Timing the market is ill-advised, and this is a highly imperfect estimation. But it’s all but certain that the business cycle will bring another recession. I’d hedge strongly based on the yield curve. Does anyone wanna make a prediction? I place 70% confidence that a 10-year US Treasury compared to the 2-year US Treasury will invert sometime within a month of February 2019, and then within 12 months of that inversion we will see the peak of the bull run, and then 6 months from the peak will be a recession. This is confidence is borne of a complete amateur not even running line-of-best-fit software. By the way, that differential today is .22% from a .88% a year ago, 2.5% five years ago.

If the prediction were true, what then? This is helpful in so far as selling assets e.g. a house is easier in a bull market. People feel wealthier with rising asset prices. The Warren Buffet take is (probably) not to time markets but, failing that, not buy when everyone else is buying. That means holding or selling, building up cash for the discounts sure to come in ~2 years from now.

[Written while/instead of studying the night before an economics midterm.]

Edit to add: It surprised me that this phenomenon was only first documented in 1986 by a Duke economist.
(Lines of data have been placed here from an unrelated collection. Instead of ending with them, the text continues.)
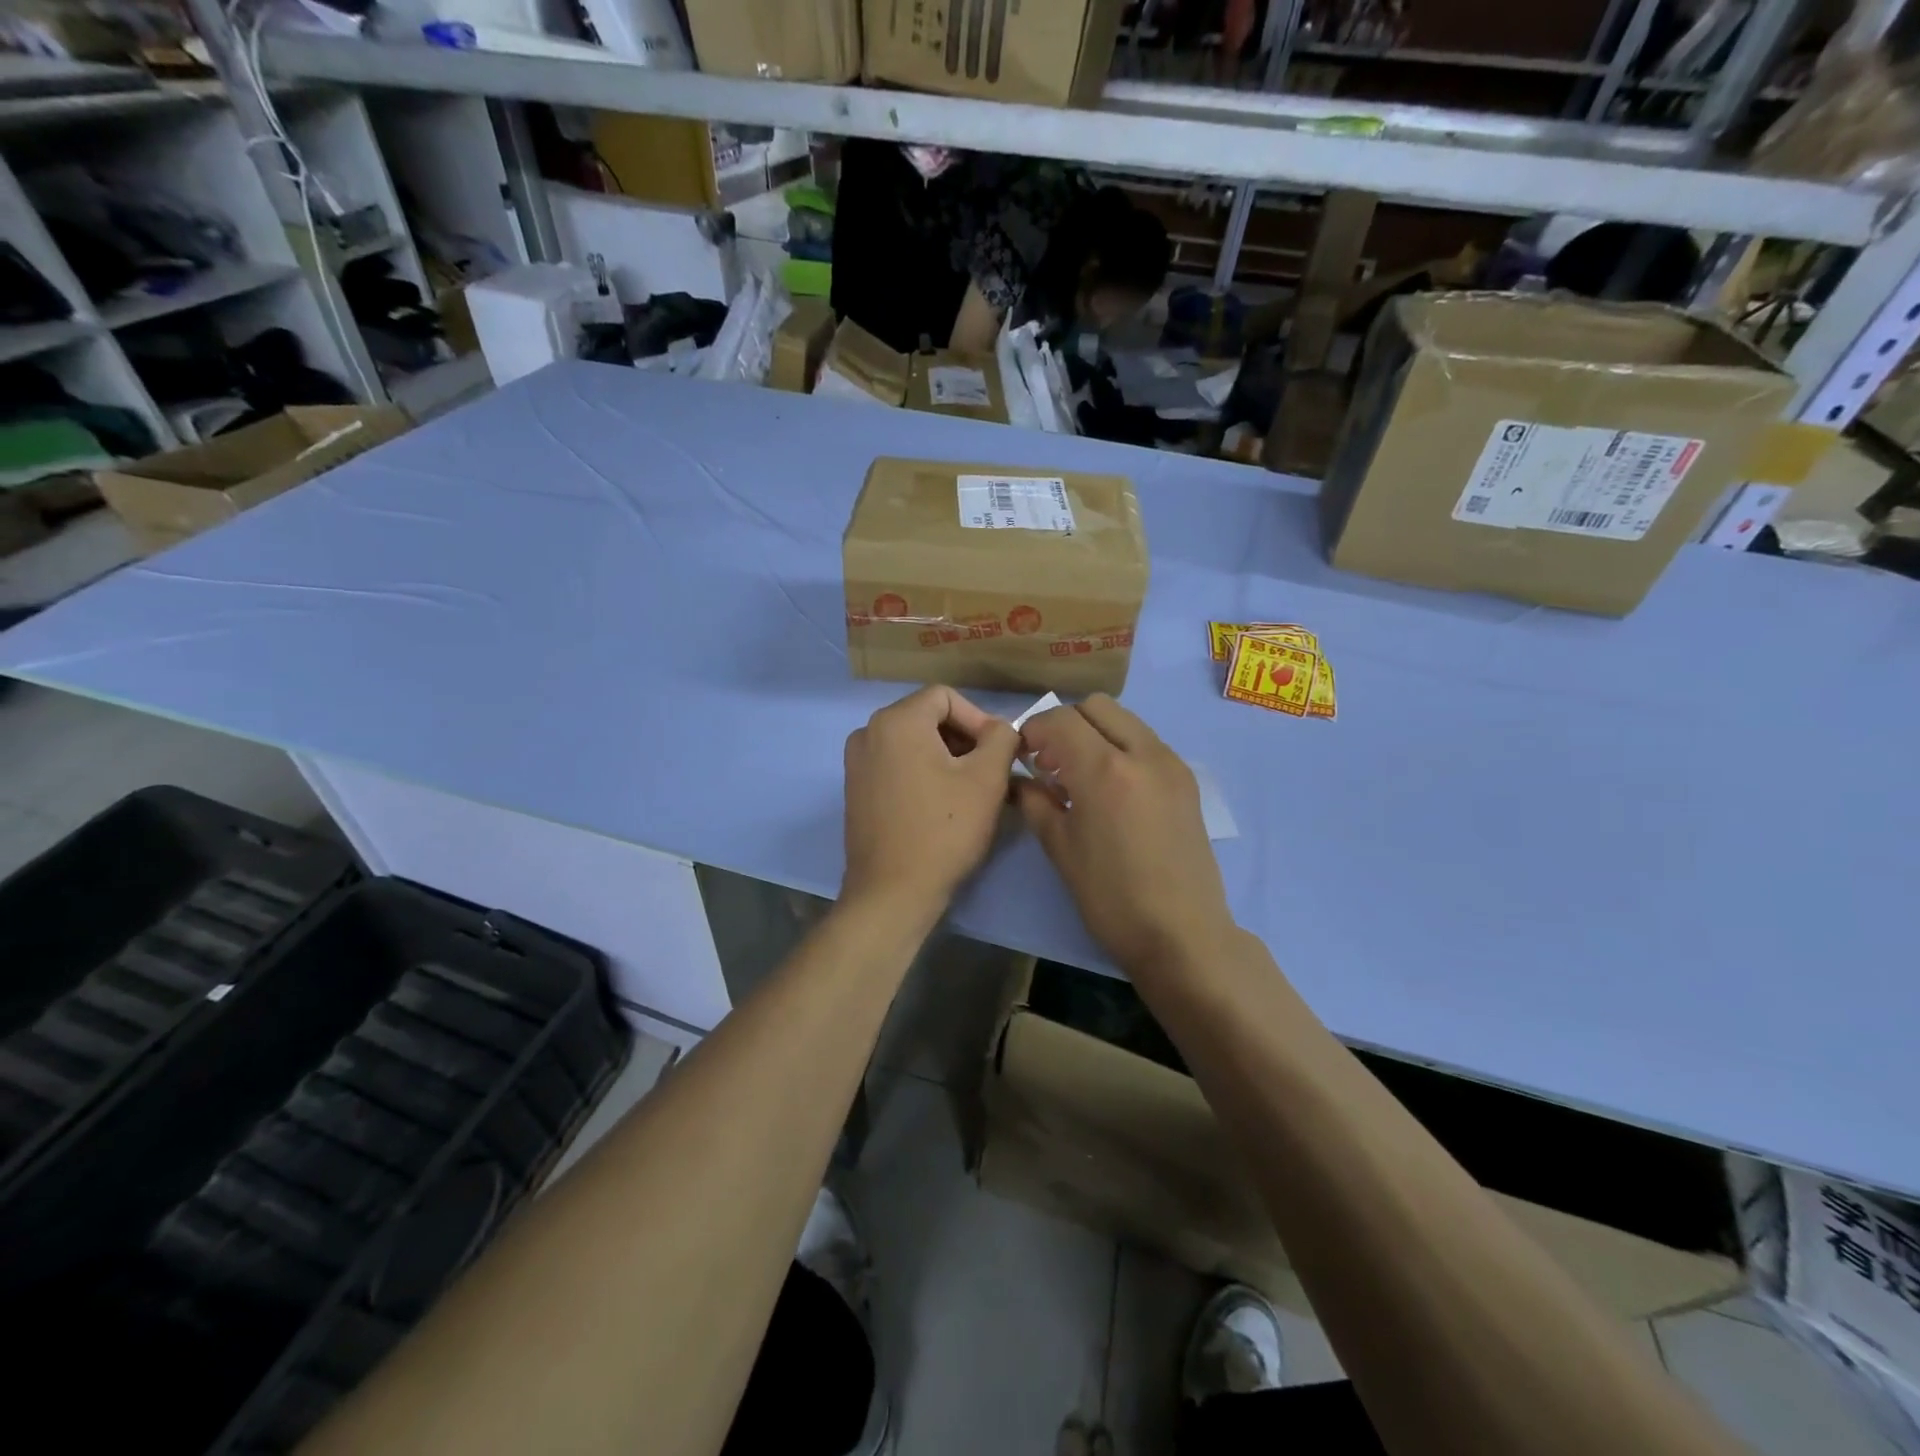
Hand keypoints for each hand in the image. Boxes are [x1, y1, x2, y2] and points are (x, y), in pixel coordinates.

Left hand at [842, 686, 1020, 917]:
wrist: (892, 893)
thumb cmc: (944, 831)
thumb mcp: (987, 779)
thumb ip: (1002, 738)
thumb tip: (1000, 728)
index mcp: (896, 721)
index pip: (946, 697)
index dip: (979, 719)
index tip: (999, 753)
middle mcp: (867, 732)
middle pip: (927, 717)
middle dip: (964, 739)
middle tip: (990, 773)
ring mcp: (857, 762)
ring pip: (913, 743)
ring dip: (946, 757)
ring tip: (970, 791)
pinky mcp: (856, 790)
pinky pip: (896, 765)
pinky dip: (923, 773)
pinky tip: (942, 805)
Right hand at [1015, 695, 1234, 971]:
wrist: (1183, 935)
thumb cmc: (1111, 898)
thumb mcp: (1061, 850)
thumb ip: (1035, 802)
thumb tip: (1020, 780)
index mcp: (1105, 770)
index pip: (1060, 720)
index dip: (1033, 731)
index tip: (1022, 756)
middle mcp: (1143, 753)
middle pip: (1095, 707)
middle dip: (1065, 724)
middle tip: (1050, 763)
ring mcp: (1170, 764)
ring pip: (1124, 720)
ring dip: (1095, 733)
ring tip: (1079, 777)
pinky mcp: (1186, 780)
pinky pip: (1145, 743)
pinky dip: (1121, 748)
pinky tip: (1111, 790)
I thought such a strong predictor would have been discovered or postulated sooner.

kleinbl00:

That's a lovely animation. Worth the price of admission right there.

So here's the thing. Ever heard of Heisenberg's Uncertainty Principle? We don't need to get into the technicalities of it; basically it boils down to the better you know a particle's momentum, the worse you know it's position and vice versa. This is seriously fucked up from a classical mechanics standpoint because what it proves, mathematically, is that "observation" (non-interfering interaction) changes the result.

You can not draw a straight line from physics to economics no matter how hard some economists would like to. What you can do is note that it's a vast interdependent system and that interacting with it changes things. The bigger your interaction, the bigger the change. You can also note that fundamentally, economics is a person selling something to another person times every person with money or product and that it can't help but be shaped by sentiment.

The yield curve is a function of the ratio of two numbers. One number is the interest rate on a long-term contract. The other number is the interest rate on a short-term contract. Those interest rates reflect the agreed-upon price that lenders and borrowers interact at. Short term contracts reflect agility and uncertainty; long term contracts reflect stability and dependability. CRUCIAL ASPECT: I want to make money with my money, so I have to lend it out. In order for me to get any interest on it, someone has to borrow it so I'm looking to lend. The question is for how much and how long.

Let's say rates are at 4%. If I'm willing to lock my rates for ten years at 4% I think that rates aren't going to be hella higher for the next ten years. If I think they're going to climb to 5% or 6% I'd rather have stuff in short-term because then I can re-sell my money to make more money in three years. But if I think they're going to fall to 3% I wanna lock up as much as I can at 4%. And remember, compounding is king: $100 for 10 years at 4% is $148 but $100 for 15 years at 3% is $155.

What you're seeing when the curve inverts is a consensus projection that rates are going to fall. A consensus that rates are going to fall is a consensus, fundamentally, that the central banks are going to lower interest rates. A consensus that the central banks are going to lower interest rates is a prediction that the economy is going to need interference in order to function properly.

It's fair to say that an observation of the yield curve is an observation of sentiment. Sentiment, really, is what makes markets - the desire to play the ponies. Pointing at Bernanke is legit - he makes much in his book about how everything he says is parsed and reparsed for trade signals which is a tacit admission that the world's economy is dependent on what a bunch of dudes want it to be.